__Dokumentabschnitt__:
+===+
COP29: Fossil ausgerichtete Weltklimakonferenz
Nach Dubai setzt auch der diesjährige Gastgeber der Weltklimakonferenz Aserbaidschan offen auf fossile Expansion und autoritäre Praktiken. Keine guten Vorzeichen für die COP29, kritisieren Umwelt- und Menschenrechtsorganisationen.
Die Weltklimakonferenz (COP29) tagt Mitte November in Aserbaidschan. Das autoritäre Land in Vorderasien verfügt über erhebliche Ölreserven, die vor allem der staatliche Öl- und Gaskonzern SOCAR ausbeutet. Die Auswahl des Austragungsorts wurde seit Bekanntwerden von Akteuren der Zivilgesellschaft scharf kritisiert. Die Umwelt- und Menschenrechts-NGOs urgewald und CEE Bankwatch beleuchten in einem Bericht den fossilen Staatskonzern und seine Verstrickungen.
+===+
__Arbeitsauftrag A__: Welcher Konzern beutet laut dem Dokumentabschnitt zur COP29 vor allem die Ölreserven Aserbaidschans aus?
__Arbeitsauftrag B__: Schreiben Sie aus dem Dokumentabschnitt zur COP29 die Passage ab, die mit „Die Weltklimakonferenz (COP29)“ beginnt und bis einschließlich „und seine Verstrickungen.“ reicht.
__Arbeitsauftrag C__: Führen Sie den Dokumentabschnitt zur COP29 im Anschluss an seinen letzten Satz weiter.
+===+
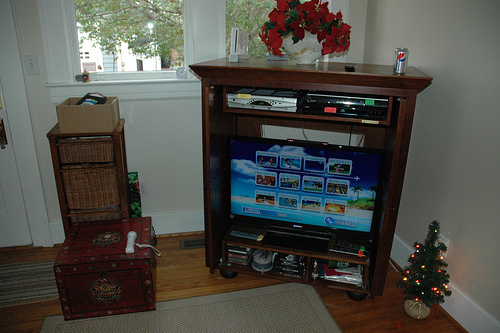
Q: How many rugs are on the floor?
A: 2.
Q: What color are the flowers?
A: Red.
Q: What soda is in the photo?
A: Pepsi.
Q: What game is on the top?
A: Wii.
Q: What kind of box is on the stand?
A: Cardboard.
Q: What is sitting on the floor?
A: Christmas tree.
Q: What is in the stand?
A: Tv.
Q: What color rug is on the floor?
A: Tan.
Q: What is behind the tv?
A: Window.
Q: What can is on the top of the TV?
A: Diet Pepsi.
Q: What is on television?
A: Video games.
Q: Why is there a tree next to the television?
A: It is Christmas Time.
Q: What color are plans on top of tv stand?
A: Red.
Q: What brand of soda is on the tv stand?
A: Pepsi.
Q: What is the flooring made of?
A: Wood.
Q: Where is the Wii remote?
A: On the red box.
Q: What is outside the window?
A: A tree and building.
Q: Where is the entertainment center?
A: In the corner.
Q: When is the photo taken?
A: Christmastime.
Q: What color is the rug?
A: Beige.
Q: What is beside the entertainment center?
A: Christmas tree.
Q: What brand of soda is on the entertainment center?
A: Pepsi.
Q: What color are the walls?
A: White.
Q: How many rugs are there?
A: Two.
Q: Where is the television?
A: Entertainment center.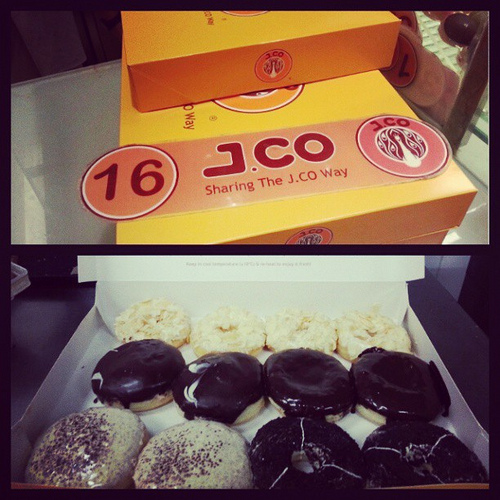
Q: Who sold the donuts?
A: J. CO.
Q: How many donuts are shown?
A: Twelve.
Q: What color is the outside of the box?
A: Orange.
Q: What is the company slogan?
A: Sharing The J. CO Way.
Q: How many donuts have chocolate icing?
A: Four.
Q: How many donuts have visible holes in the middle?
A: Six.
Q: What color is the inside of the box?
A: White.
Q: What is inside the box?
A: Donuts.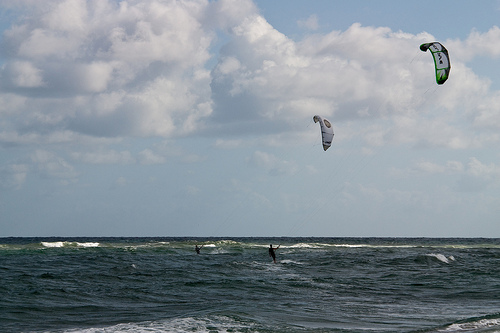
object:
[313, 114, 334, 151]
sails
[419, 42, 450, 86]
sail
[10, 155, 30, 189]
cloud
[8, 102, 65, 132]
cloud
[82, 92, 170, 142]
cloud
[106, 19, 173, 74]
cloud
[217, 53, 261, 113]
cloud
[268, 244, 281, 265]
person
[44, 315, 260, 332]
foam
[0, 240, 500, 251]
foam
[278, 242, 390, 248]
ocean wave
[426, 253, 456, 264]
froth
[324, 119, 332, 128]
circle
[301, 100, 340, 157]
sail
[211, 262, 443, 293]
wave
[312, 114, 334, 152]
white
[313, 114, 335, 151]
kite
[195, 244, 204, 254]
person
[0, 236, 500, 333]
ocean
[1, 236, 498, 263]
wave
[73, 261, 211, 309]
ripples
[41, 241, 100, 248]
caps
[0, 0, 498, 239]
sky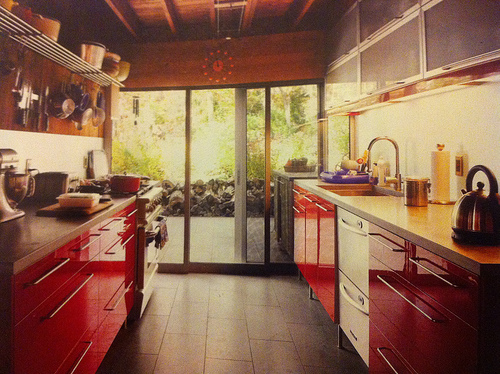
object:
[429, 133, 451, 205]
paper towels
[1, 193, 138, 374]
drawers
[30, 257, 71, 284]
handles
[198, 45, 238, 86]
clock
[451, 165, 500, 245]
kettle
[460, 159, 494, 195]
handle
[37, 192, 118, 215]
cutting board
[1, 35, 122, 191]
wall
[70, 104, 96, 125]
pots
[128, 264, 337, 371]
kitchen floor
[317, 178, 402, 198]
kitchen sink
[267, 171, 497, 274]
countertop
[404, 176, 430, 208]
canister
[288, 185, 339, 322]
cabinet doors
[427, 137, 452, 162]
holder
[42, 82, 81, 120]
pot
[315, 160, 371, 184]
holder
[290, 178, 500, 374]
counter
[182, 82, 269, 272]
door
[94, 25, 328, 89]
wall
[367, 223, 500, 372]
cabinets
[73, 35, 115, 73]
pot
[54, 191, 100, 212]
container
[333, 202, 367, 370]
dishwasher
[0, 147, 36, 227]
mixer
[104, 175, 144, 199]
pot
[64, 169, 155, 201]
stove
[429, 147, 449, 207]
towels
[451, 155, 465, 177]
outlet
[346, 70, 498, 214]
wall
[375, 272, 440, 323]
handle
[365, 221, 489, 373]
drawer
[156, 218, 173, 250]
towel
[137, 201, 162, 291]
door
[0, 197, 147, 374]
cabinets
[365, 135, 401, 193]
faucet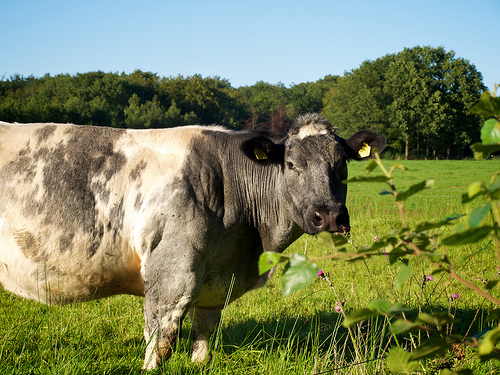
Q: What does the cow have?
A: Spots.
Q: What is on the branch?
A: Leaves.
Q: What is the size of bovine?
A: Very large.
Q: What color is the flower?
A: Pink.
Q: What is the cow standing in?
A: Meadow.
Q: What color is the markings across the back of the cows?
A: Grey.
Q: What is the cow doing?
A: Turning head.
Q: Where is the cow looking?
A: At the camera.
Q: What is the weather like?
A: Clear skies sunny day.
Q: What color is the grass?
A: Bright Green.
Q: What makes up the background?
A: Large trees.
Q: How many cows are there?
A: 1.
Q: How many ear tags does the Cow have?
A: 2.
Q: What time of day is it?
A: Morning.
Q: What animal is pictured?
A: A cow.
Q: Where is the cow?
A: In a field.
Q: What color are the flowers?
A: Pink.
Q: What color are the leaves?
A: Green.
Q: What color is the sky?
A: Blue.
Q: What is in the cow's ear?
A: A yellow tag.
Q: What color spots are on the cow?
A: Grey.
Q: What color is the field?
A: Green.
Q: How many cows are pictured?
A: One.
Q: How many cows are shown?
A: 1.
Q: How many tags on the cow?
A: 2.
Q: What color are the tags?
A: Yellow.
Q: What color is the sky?
A: Blue.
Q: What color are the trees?
A: Green.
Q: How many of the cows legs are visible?
A: 2.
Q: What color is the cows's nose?
A: Black.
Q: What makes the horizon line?
A: Trees.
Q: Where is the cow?
A: In grass field.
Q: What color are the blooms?
A: Purple.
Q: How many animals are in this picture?
A: One.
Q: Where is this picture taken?
A: On a farm.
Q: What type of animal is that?
A: A cow.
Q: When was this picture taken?
A: Daytime.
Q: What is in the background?
A: Trees.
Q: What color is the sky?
+===+
__Antwort A__: Der staatliche Öl- und Gaskonzern SOCAR.

__Antwort B__:
Die Weltklimakonferenz (COP29) tagt Mitte November in Aserbaidschan. Das autoritäre Land in Vorderasien verfügt über erhebliche Ölreserven, die vor allem der staatliche Öl- und Gaskonzern SOCAR ausbeutet. Die Auswahl des Austragungsorts wurde seit Bekanntwerden von Akteuren der Zivilgesellschaft scharf kritisiert. Die Umwelt- und Menschenrechts-NGOs urgewald und CEE Bankwatch beleuchten in einem Bericht den fossilen Staatskonzern und seine Verstrickungen.

__Antwort C__:
Fossile Gegenwart, fossile Zukunft
Fossile Energieträger sind die Grundlage der aserbaidschanischen Wirtschaft. Einnahmen aus Fossilen machen 90 Prozent der Exporteinnahmen, 60 Prozent der Staatseinnahmen und 30 bis 50 Prozent des Bruttoinlandprodukts aus. Das autoritäre Regime Aserbaidschans setzt auf die Ausbeutung der fossilen Ressourcen, in der Gegenwart wie in der Zukunft.
Die Ölquellen in Aserbaidschan haben einen niedrigen Schwefelanteil und sind damit qualitativ hochwertig. Seit 2014 ist die Ölförderung zwar leicht rückläufig. Übertroffen wird sie jedoch von einer stetig steigenden Gasproduktion.
Die Öl- und Gasvorkommen bezeichnete Aserbaidschans Machthaber Ilham Alijew beim Petersberger Klimadialog im April 2024 als „Geschenk Gottes“ und betonte, er werde das Recht seines Landes, in Fossile zu investieren und sie zu produzieren, weiter verteidigen. In den vergangenen zwei Jahren investierte das SOCAR über 300 Millionen US-Dollar in die Exploration von Gasreserven.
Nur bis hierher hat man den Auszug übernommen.